Decorre um inquérito para saber se houve por parte de Prestianni a violação do artigo 14.º do Regulamento Disciplinar da UEFA, mas é o artigo 49.º, relativo às medidas provisórias, que apresenta os fundamentos que levaram à suspensão provisória de Prestianni.
No fundo, a UEFA está a jogar pelo seguro, afastando Prestianni e qualquer possibilidade de prevaricação por parte do jogador que está sob investigação. No ponto 1 do artigo 49.º está bem explícito que a «segurança» e «evitar danos irreparáveis» são preocupações do organismo.

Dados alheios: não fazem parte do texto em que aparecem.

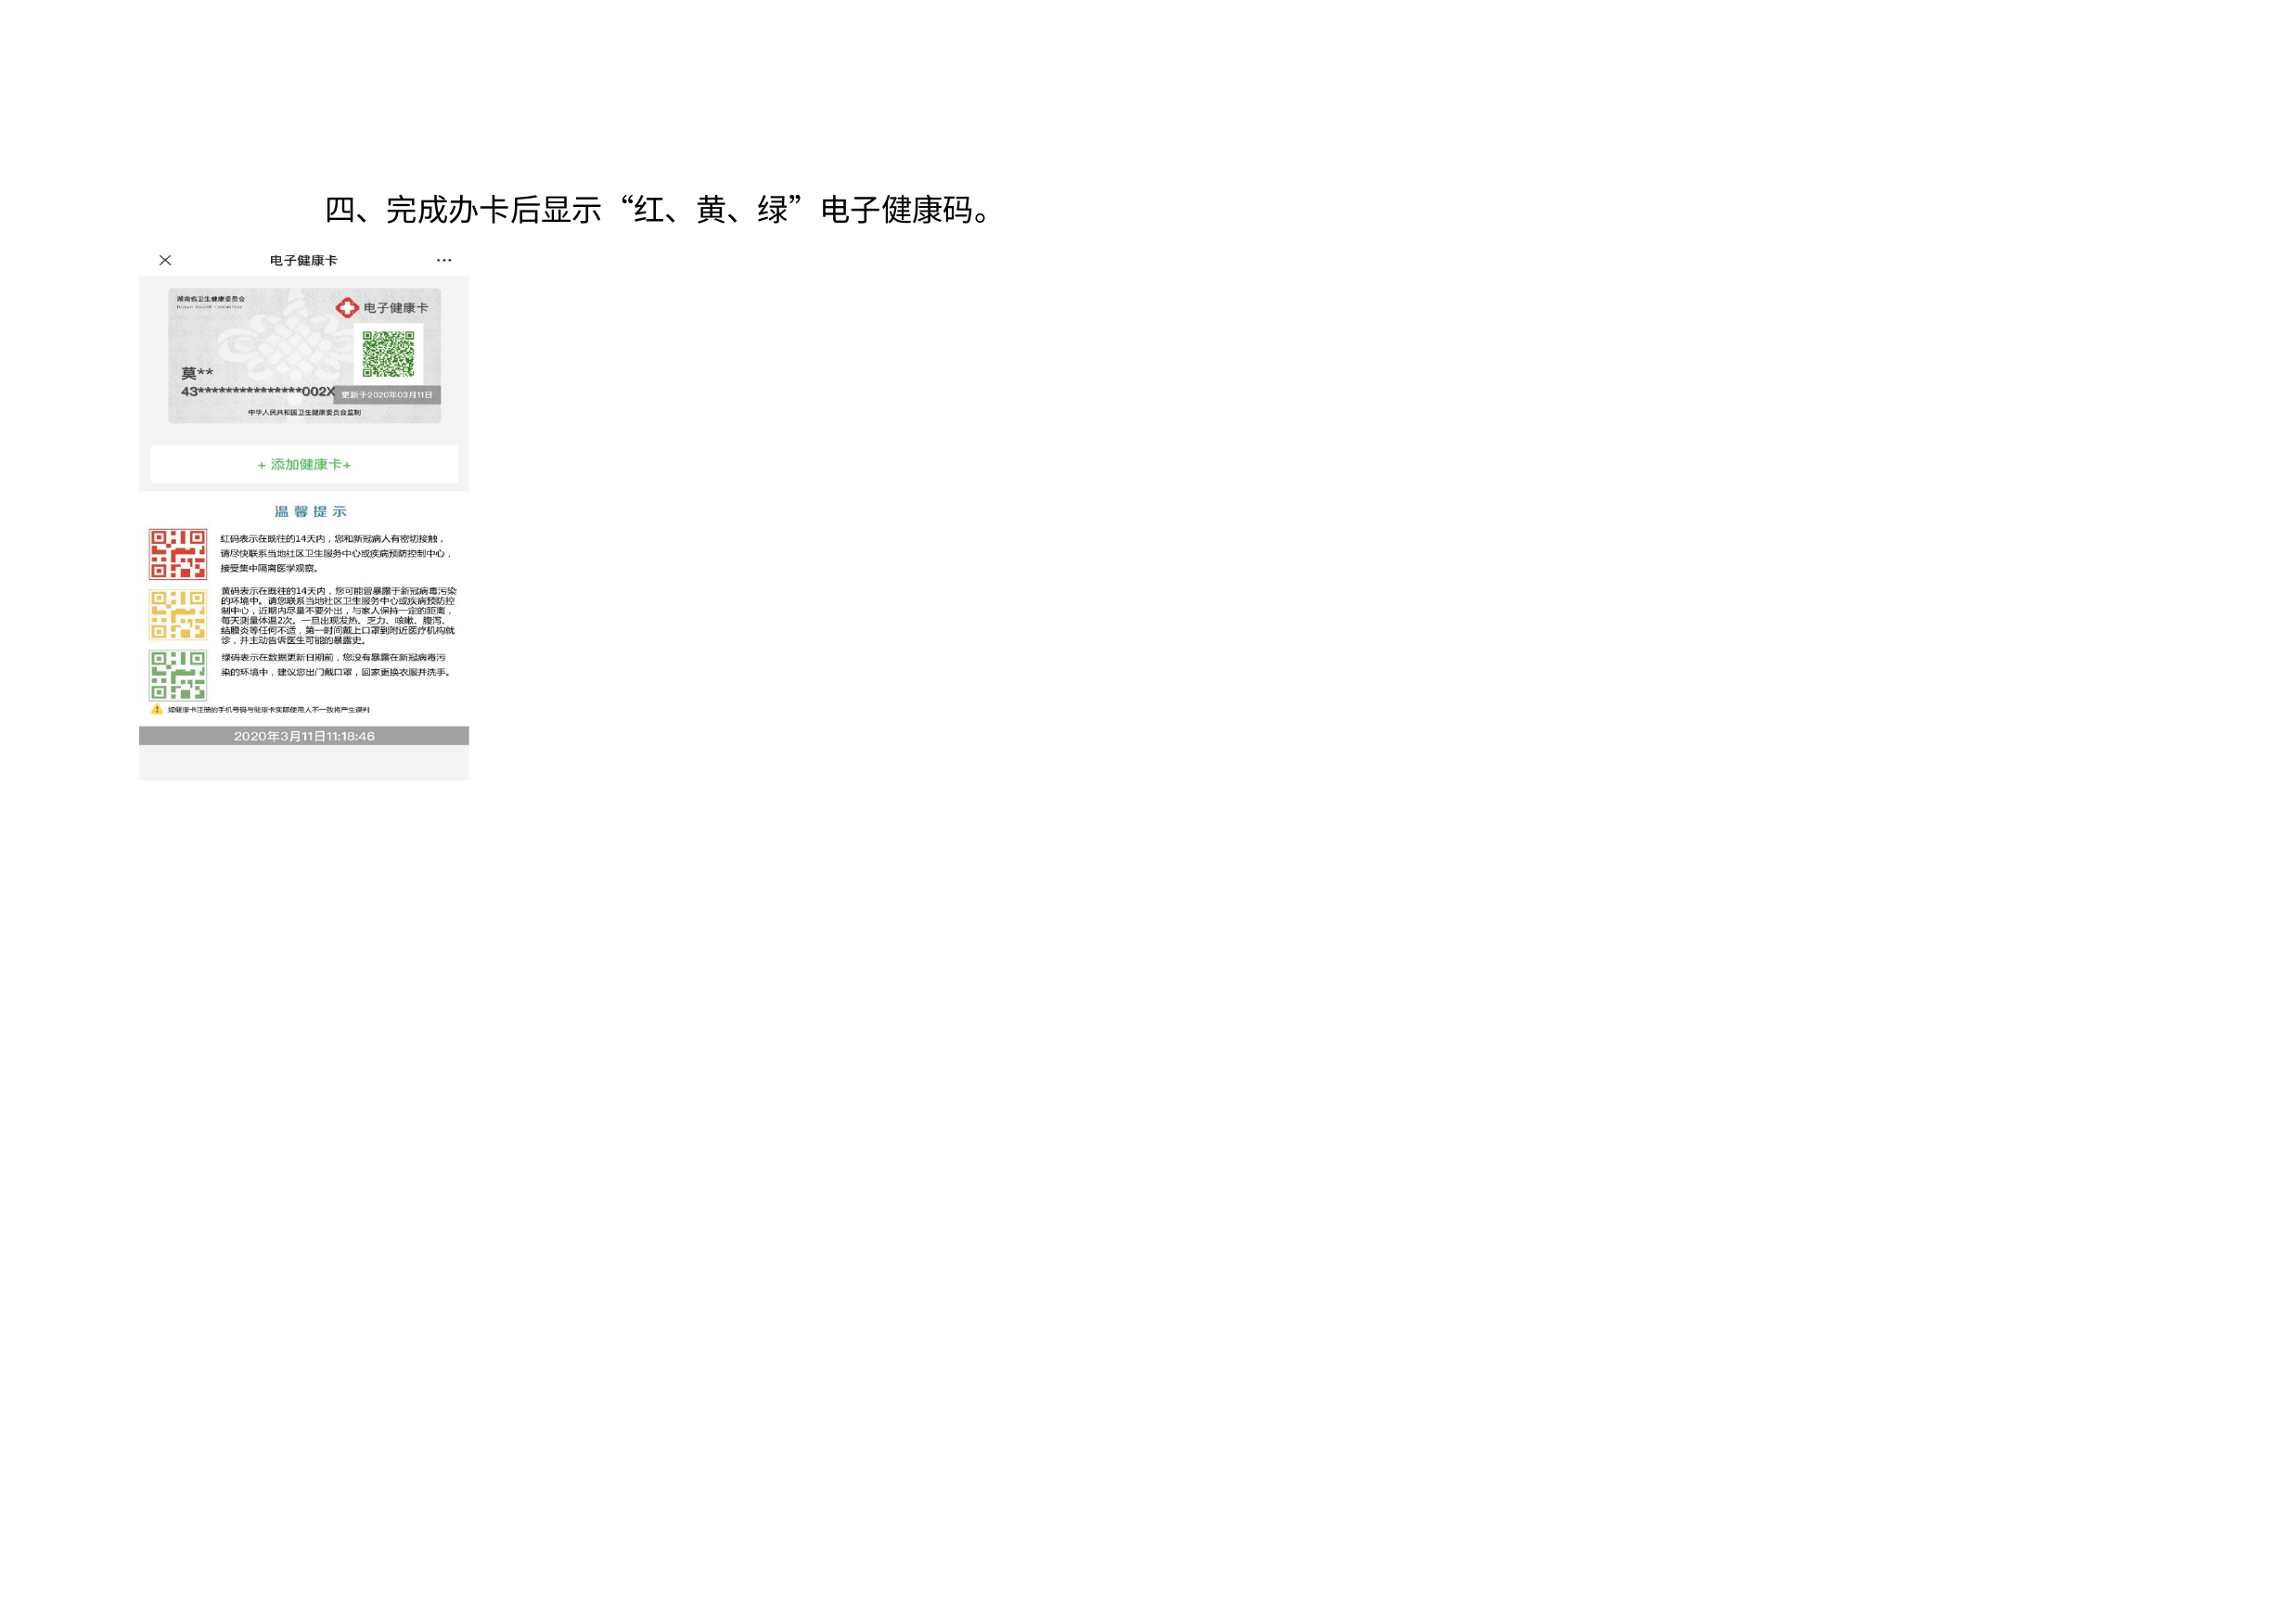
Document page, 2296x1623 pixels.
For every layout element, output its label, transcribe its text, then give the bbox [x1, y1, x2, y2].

picture [139, 238, 469, 780]
text 四、完成办卡后显示“红、黄、绿”电子健康码。 [139, 178, 1127, 238]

A suspensão provisória poderia chegar de duas formas: em número de jogos ou período temporal. A UEFA adotou a forma do jogo de suspensão, decidindo claramente afastar o jogador do quente duelo de Madrid enquanto não toma a decisão final. No caso de ser punido, o que levaria a uma suspensão mínima de 10 jogos, este jogo de suspensão seria descontado no castigo.
A decisão em relação ao recurso do Benfica é única, não sendo, portanto, passível de recurso. Prestianni seguirá com os encarnados para Madrid, mas não é garantido que a resposta da UEFA ao apelo dos encarnados chegue antes da partida da capital espanhola.